The reason for this rather surprising inversion in road quality is that the road to the border on the Chinese side is in the process of being re-built, due to be finished by 2013. Something visible along the way as we saw teams digging holes and moving large pieces of concrete around to support the road. A city is being built along the way at a previously minute village called Ulugqat that currently serves as an entertainment spot for the customs officers and workers on the road and at the border – but is mostly a muddy mess with giant construction going on everywhere. The customs post before the border ‘dead-zone’ on the Chinese side was a more substantial creation, with a small soldiers’ cabin across the road from a much larger official customs building with Chinese flags and logos all over it. In contrast to their Kyrgyz counterparts, these soldiers had ammunition clips in their guns as well as new uniforms that contrasted our increasingly bedraggled appearance.

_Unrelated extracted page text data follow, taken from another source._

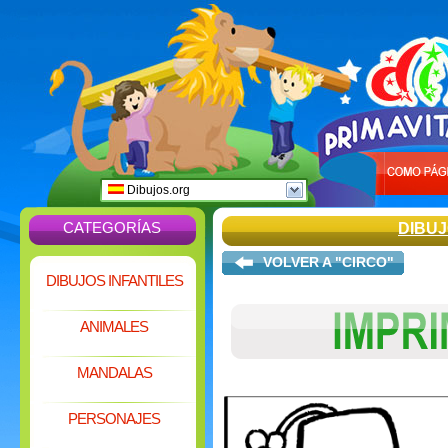
Dibujos.org
CATEGORÍAS
DIBU
VOLVER A "CIRCO"
DIBUJOS INFANTILES
ANIMALES
MANDALAS
PERSONAJES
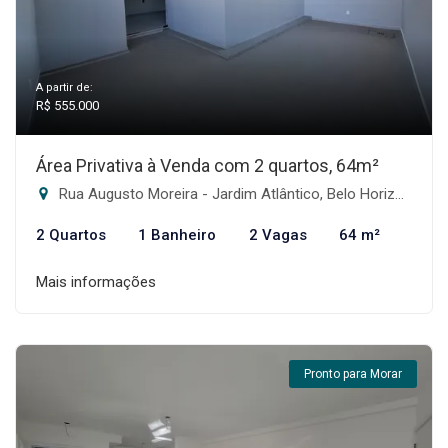
A partir de:
R$ 555.000
Área Privativa à Venda com 2 quartos, 64m²
Rua Augusto Moreira - Jardim Atlântico, Belo Horizonte-MG
2 Quartos
1 Banheiro
2 Vagas
64 m²
Mais informações
Pronto para Morar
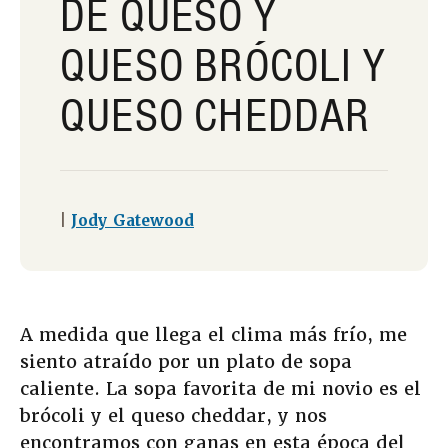
DE QUESO Y
QUESO BRÓCOLI Y
QUESO CHEDDAR
|
Jody Gatewood
A medida que llega el clima más frío, me
siento atraído por un plato de sopa
caliente. La sopa favorita de mi novio es el
brócoli y el queso cheddar, y nos
encontramos con ganas en esta época del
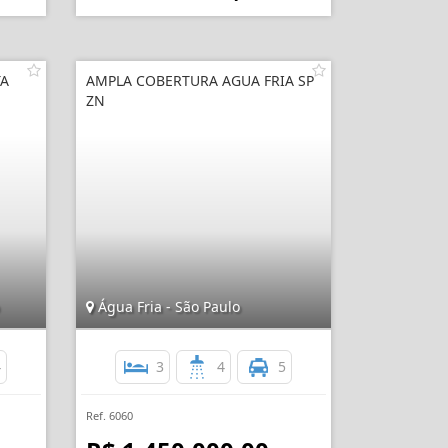
TA
AMPLA COBERTURA AGUA FRIA SP
ZN
Água Fria - São Paulo
4
3
4
5
Ref. 6060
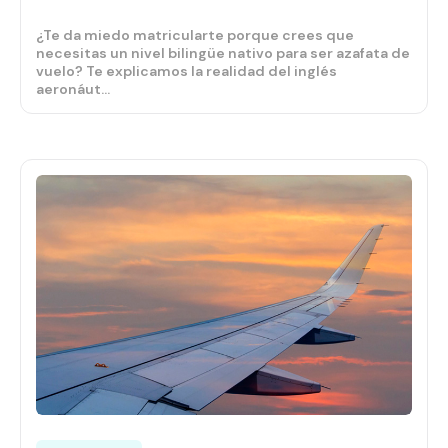
¿Te da miedo matricularte porque crees que
necesitas un nivel bilingüe nativo para ser azafata de
vuelo? Te explicamos la realidad del inglés
aeronáut...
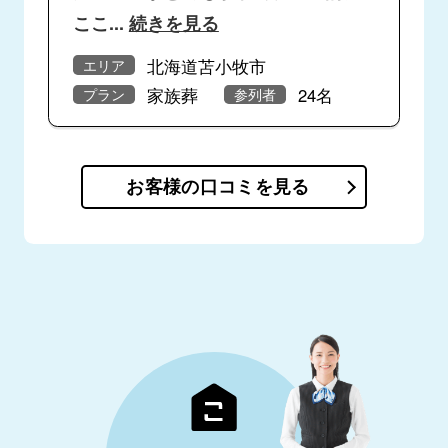
ここ
...
続きを見る
北海道苫小牧市
エリア
家族葬
24名
プラン
参列者
お客様の口コミを見る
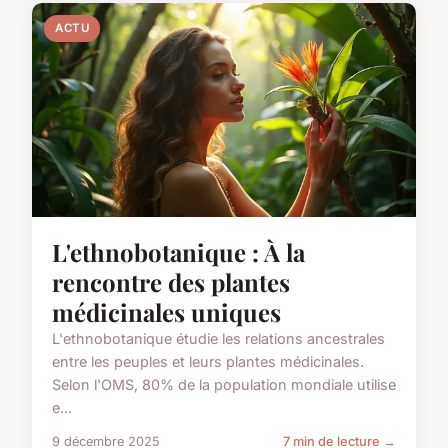
ACTU
L'ethnobotanique : À la
rencontre des plantes
médicinales uniques
L'ethnobotanique étudie les relations ancestrales
entre les peuples et leurs plantes médicinales.
Selon l'OMS, 80% de la population mondiale utilise
e...
9 décembre 2025
7 min de lecture →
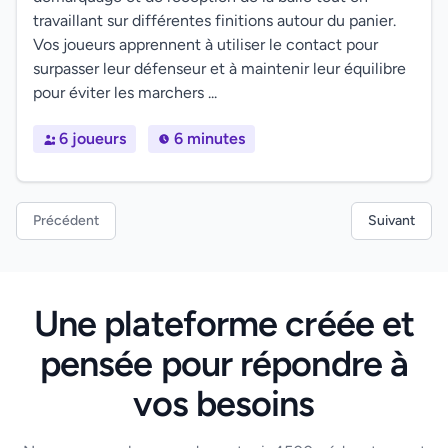
travaillant sur différentes finitions autour du panier.
Vos joueurs apprennent à utiliser le contact pour
surpasser leur défenseur et à maintenir leur équilibre
pour éviter les marchers ...
6 joueurs
6 minutes
Précédent
Suivant
Une plateforme créée et
pensée pour répondre à
vos besoins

Unlike its northern counterpart the Torugut Pass, Irshketam is open most of the year. One of the key crossing points for China into Central Asia, it provides a route for Chinese products to get to Kyrgyz markets as well as travel up into Russia, across into Uzbekistan and beyond both to Europe and Iran. Much of the material brought across the border ends up in Kyrgyzstan’s crowded Osh or Kara-Suu bazaars, an arrangement in danger of being destroyed if the Kyrgyz elect to join Putin’s Eurasian Union and a subsequent tariff barrier is erected between the Kyrgyz and Chinese economies. When we put this to officials in Kyrgyzstan they told us it was potentially devastating. Chinese we asked seemed less concerned. Partially because the market loss would be negligible in terms of China’s overall trade volumes, but also since they believe that the entire Eurasian Union project is unlikely to amount to much. As a Chinese academic put it to us, the Eurasian Union will clash with Kyrgyzstan’s WTO membership and the expectation is that the Kyrgyz would rather be part of the global economy than be a pawn in Russia’s expansionist agenda. This outlook was supported by evidence on the ground where China is clearly making investments in turning this road into a major artery for its Central Asian trade.
Another ribbon in the latticework that is the New Eurasian Landbridge.